Lantas bagaimana menyikapi pola pikir Gen Z semacam itu. Syam Basrijal menilai jika mereka perlu orang-orang yang mampu mendengar dan membimbing tanpa menjastifikasi. Termasuk memberikan cap murtad, kafir, atau kurang beriman.

“Mereka butuh pendamping yang mau mendengarkan tanpa men-cap, menjawab dengan hati, dan mengaki bahwa ada misteri yang tidak selalu harus dijawab tapi bisa dihidupi,” ucap Syam Basrijal.

Cara Pandang Pekerjaan dan Kepemimpinan

Dalam konteks generasi zoomer Indonesia, Syam Basrijal mengingatkan bahwa Gen Z memiliki sikap dan cara pandang berbeda terhadap pekerjaan. Menurutnya, Gen Z menganggap pekerjaan bukan sekadar bagaimana mencari nafkah, melainkan apakah pekerjaan mereka bermakna atau tidiak.

“Mereka tetap ingin gaji yang layak, itu jelas. Tetapi setelah kebutuhan dasar terpenuhi, mereka akan menoleh kepada pertanyaan lain ; apakah pekerjaan ini membuatku berkembang, apakah lingkungan kerjaku sehat, dan apakah yang aku lakukan berdampak nyata?,” tandasnya.

Akibat nyata dari cara pandang pekerjaan semacam itu, maka Gen Z akan menolak budaya kerja yang memuliakan lembur tanpa arah. Mereka juga cenderung tidak betah di lingkungan toksik yang penuh gosip dan kekerasan verbal. Termasuk lebih memilih mencari tempat lain atau membangun usaha sendiri daripada terjebak dalam sistem yang menggerus jiwa.

“Ini bukan berarti mereka manja. Mereka hanya tidak mau mengorbankan kesehatan mental dan kehidupan pribadi demi status atau gelar yang di mata generasi sebelumnya tampak istimewa,” papar Syam Basrijal.
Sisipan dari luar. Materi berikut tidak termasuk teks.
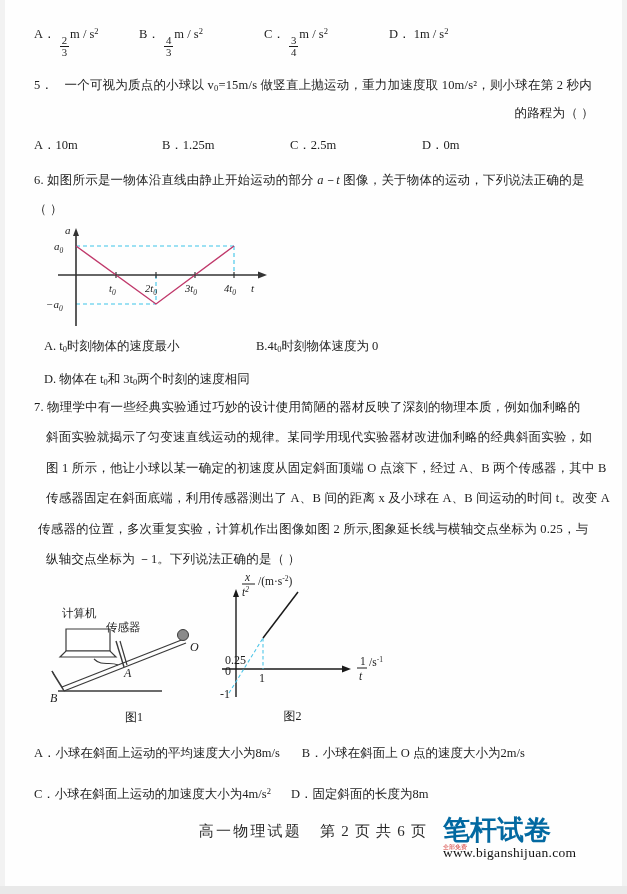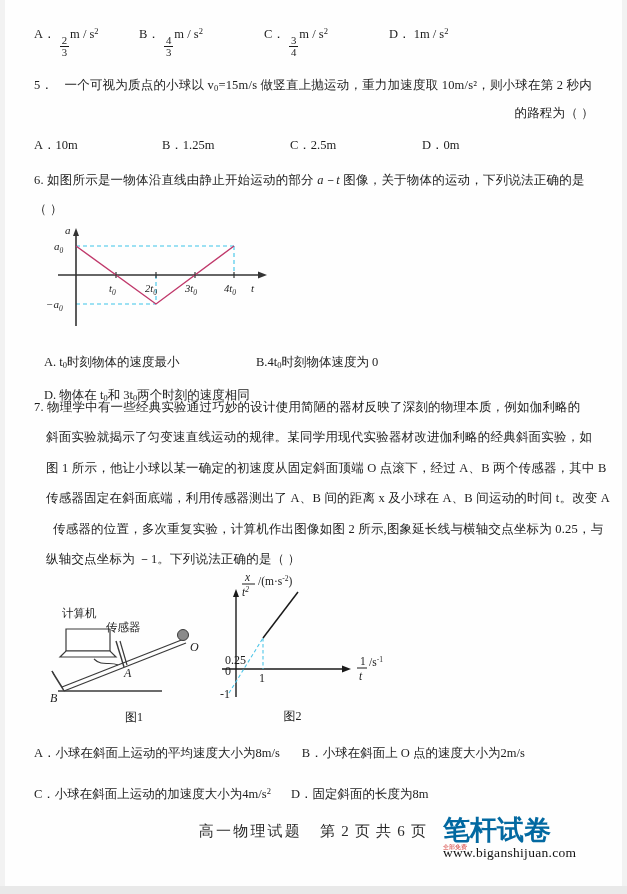--- a/index.html
+++ b/index.html
@@ -250,7 +250,7 @@
     </svg>
   </div>
 
-  <div style="position:absolute;left:44px;top:338px;width:560px;margin-top:16px;">
+  <div style="position:absolute;left:44px;top:338px;width:560px;">
     <div class="opt-row">
       <span class="opt" style="width:212px;">
         <span>A.</span>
Lebih lanjut, Syam Basrijal juga mengatakan bahwa Generasi Z tidak terlalu terkesan dengan pemimpin yang hanya mengandalkan jabatan. Mereka menghargai pemimpin yang bisa diajak diskusi tanpa membuat mereka merasa kecil. Mau mendengar gagasan, bukan hanya memberi instruksi. Mampu memberi teladan, bukan sekadar menggertak dengan wewenang.
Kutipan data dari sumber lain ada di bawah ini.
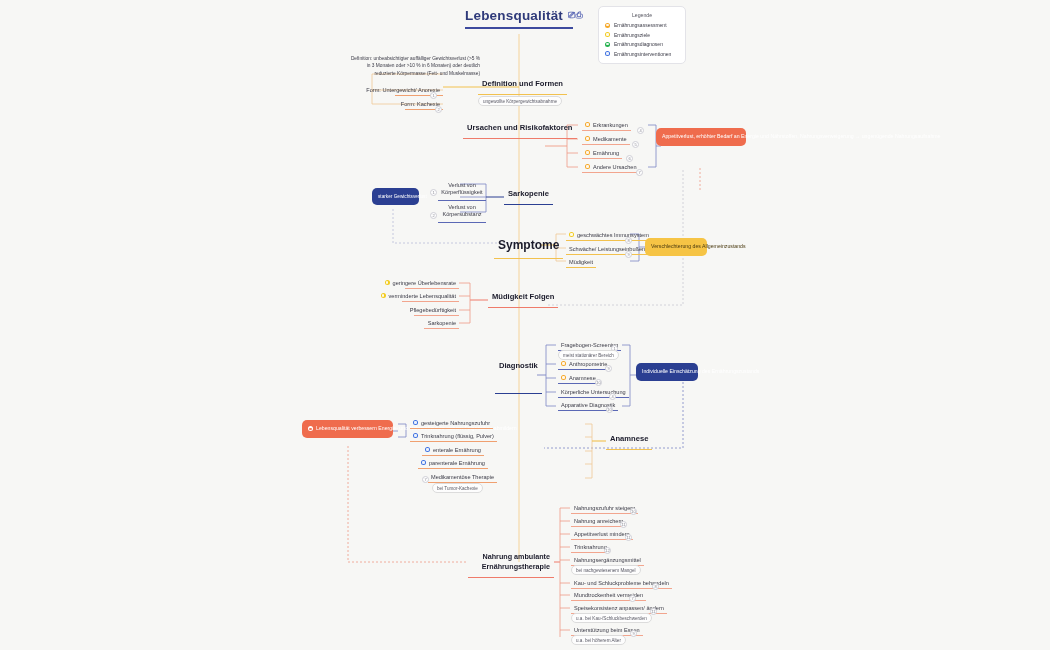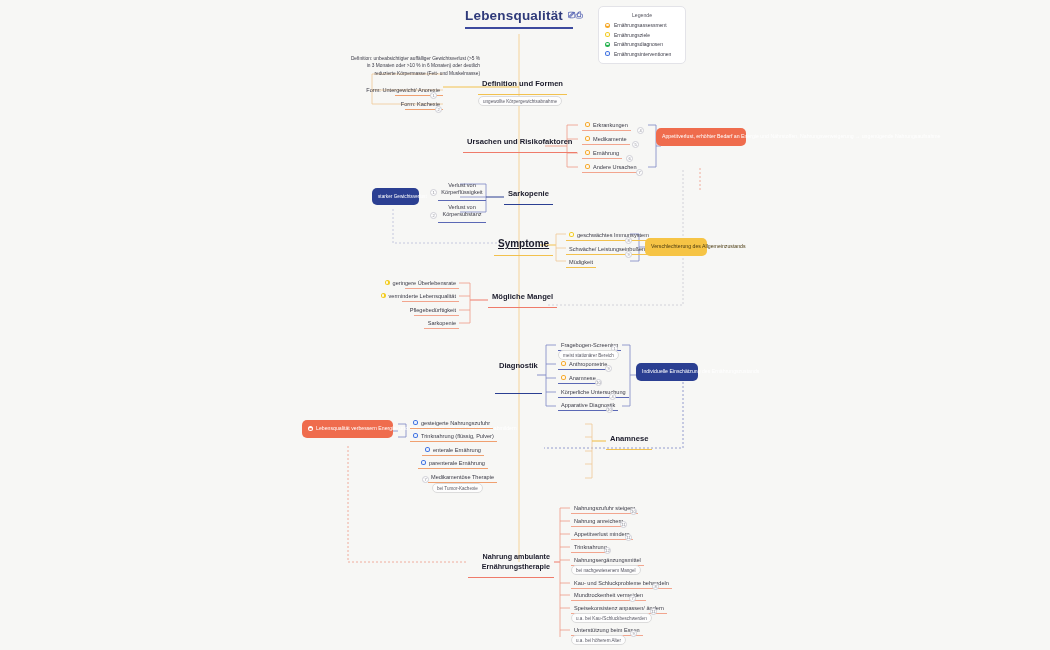--- a/index.html
+++ b/index.html
@@ -201,7 +201,7 @@
   </div>
   <div class="badge" style="left:435px; top:106px;">2</div>
 
-  <div class="node" style="left:463px; top:137px; border-bottom:1.4px solid #ef7b6a; padding:0 4px 3px 4px;">
+  <div class="node" style="left:463px; top:123px; border-bottom:1.4px solid #ef7b6a; padding:0 4px 3px 4px;">
     <div class="branch-title" style="font-size:7.6px;">Ursachen und Risikofaktoren</div>
   </div>
 

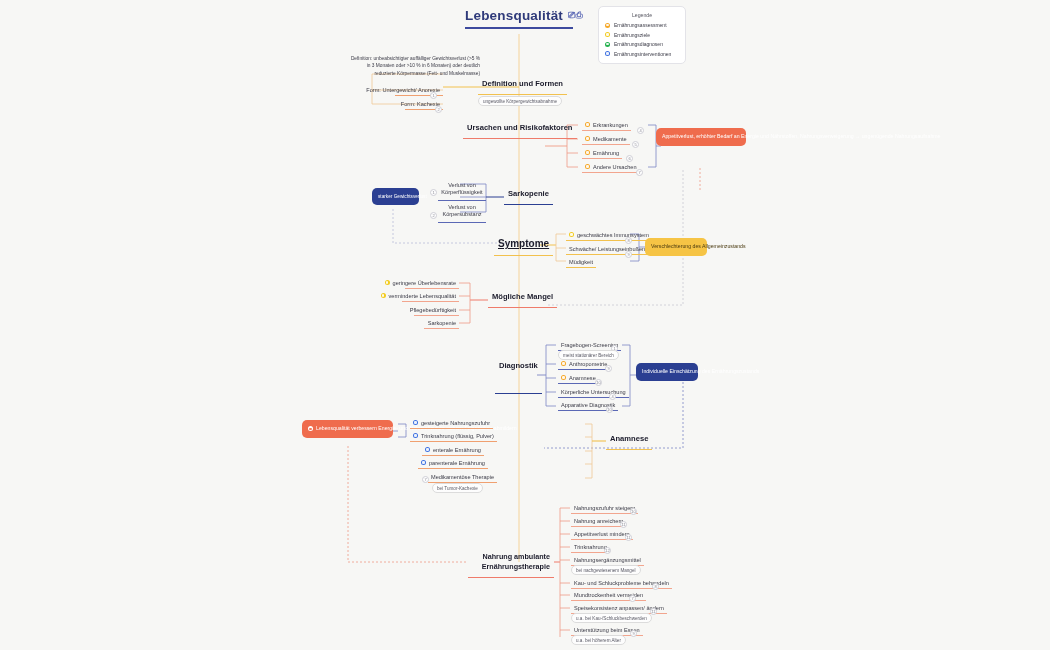--- a/index.html
+++ b/index.html
@@ -252,7 +252,7 @@
   <div class="badge" style="left:430px; top:212px;">2</div>
 
   <div class="node" style="left:494px; top:238px; border-bottom:1.4px solid #f2c14e; padding:0 4px 3px 4px;">
-    <div class="branch-title" style="font-size:10px;text-decoration:underline;">Symptome</div>
+    <div class="branch-title" style="font-size:12px;">Symptome</div>
   </div>
 
   <div class="node leaf u-yellow" style="left:566px; top:230px;">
“Mereka mencari figur pemimpin yang mirip coach atau mentor; jelas, tegas, tetapi hangat dan manusiawi. Pemimpin semacam ini tidak alergi kritik, tetapi justru menggunakannya untuk perbaikan sistem,” tuturnya.

Bahkan mereka juga terkesan tak ingin bekerja di lingkungan dan siklus yang monoton. Maka tak jarang ditemukan Gen Z yang lebih memilih menjadi wirausaha ketimbang jadi pegawai tetap dan mengharapkan dana pensiun.

Maka dari itu, dari semua penjelasan ini Syam Basrijal bisa menarik kesimpulan besar bahwa Gen Z sebenarnya bukan maniak gadget belaka, akan tetapi menjadi calon pemimpin dan penerus Indonesia yang lebih baik lagi ke depan, sepanjang ada regulasi yang jelas, serta tata kelola yang biak dari kaum Gen Z tersebut.

“Generasi Z bukan sekadar anak-anak yang kecanduan gawai. Mereka adalah calon pemimpin, pengusaha, pembuat kebijakan, pendidik, dan orang tua di masa depan. Mereka sedang belajar membaca dunia yang jauh lebih rumit daripada dunia yang kita hadapi di usia mereka dulu,” pungkas Syam Basrijal.